** begin STORED DATA **

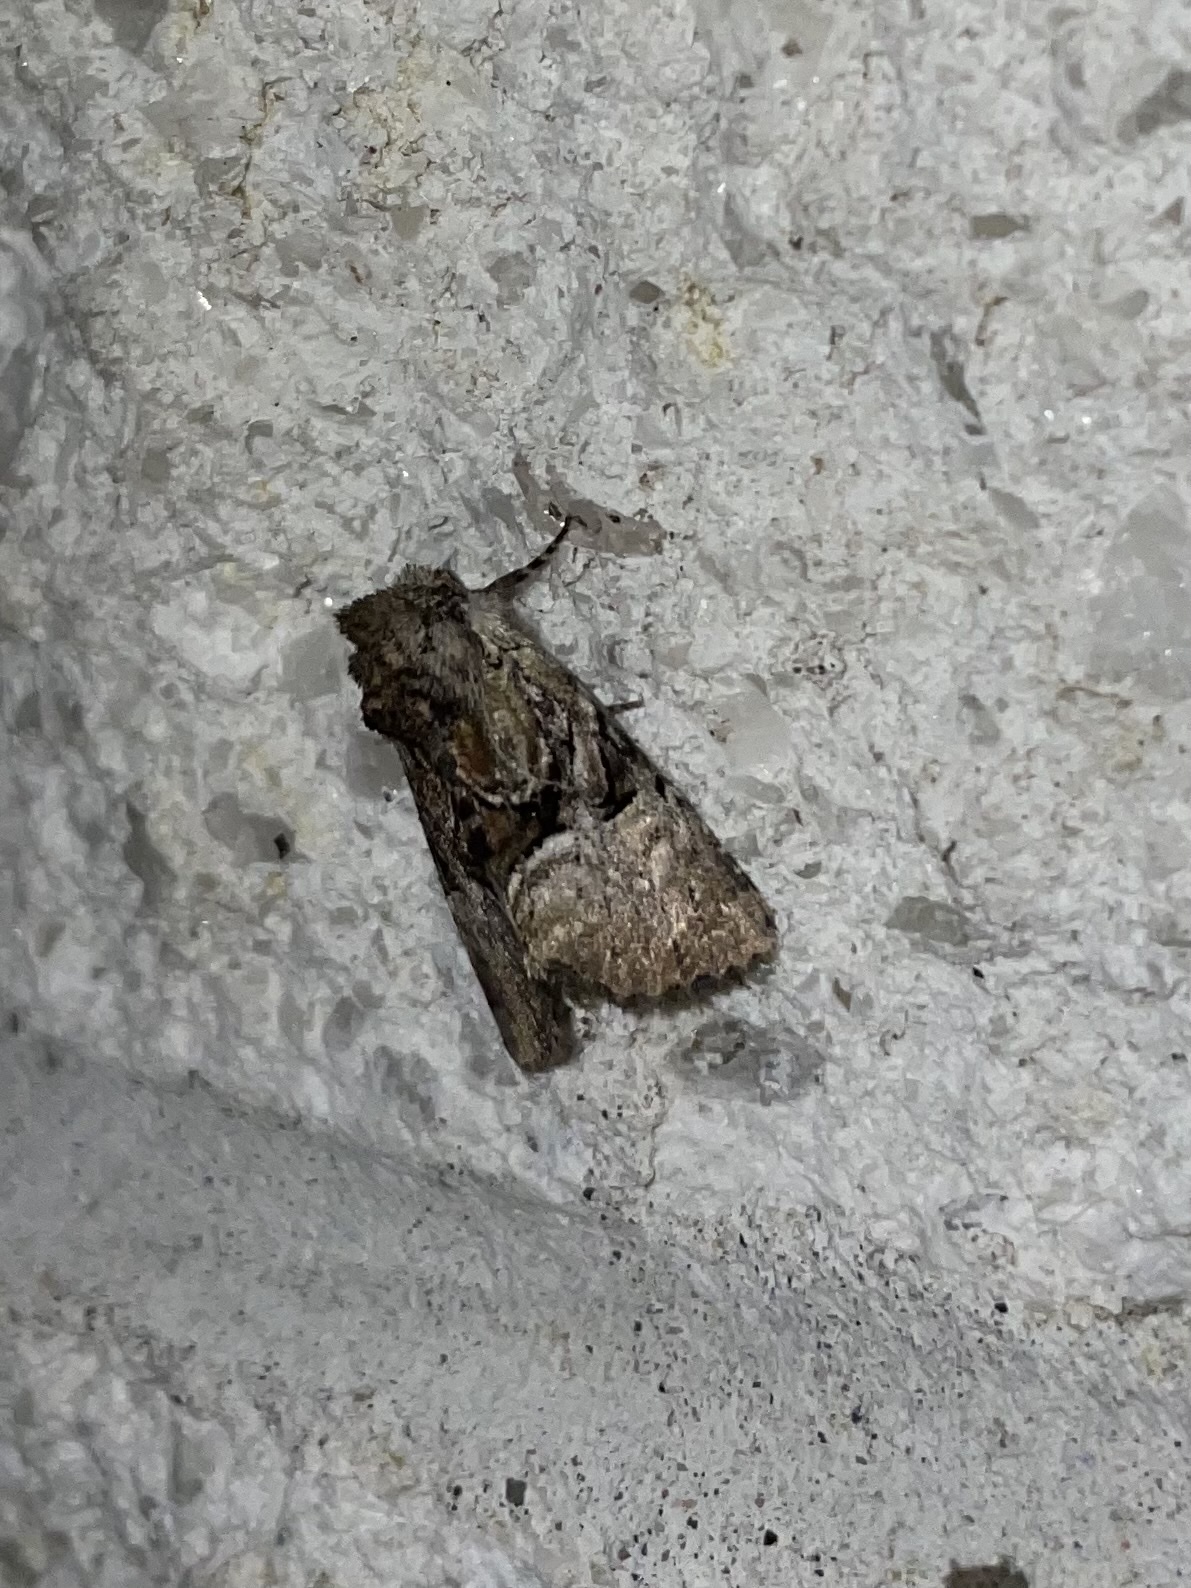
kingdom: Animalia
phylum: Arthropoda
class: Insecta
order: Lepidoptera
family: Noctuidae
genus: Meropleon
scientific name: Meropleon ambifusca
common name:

** end STORED DATA **

_GOAL OF THE EXERCISE:_
Set out the lines of all the records above as a numbered list, leaving out blank lines and the pictures.

_RESULT:_
1. kingdom: Animalia
2. phylum: Arthropoda
3. class: Insecta
4. order: Lepidoptera
5. family: Noctuidae
6. genus: Meropleon
7. scientific name: Meropleon ambifusca
8. common name:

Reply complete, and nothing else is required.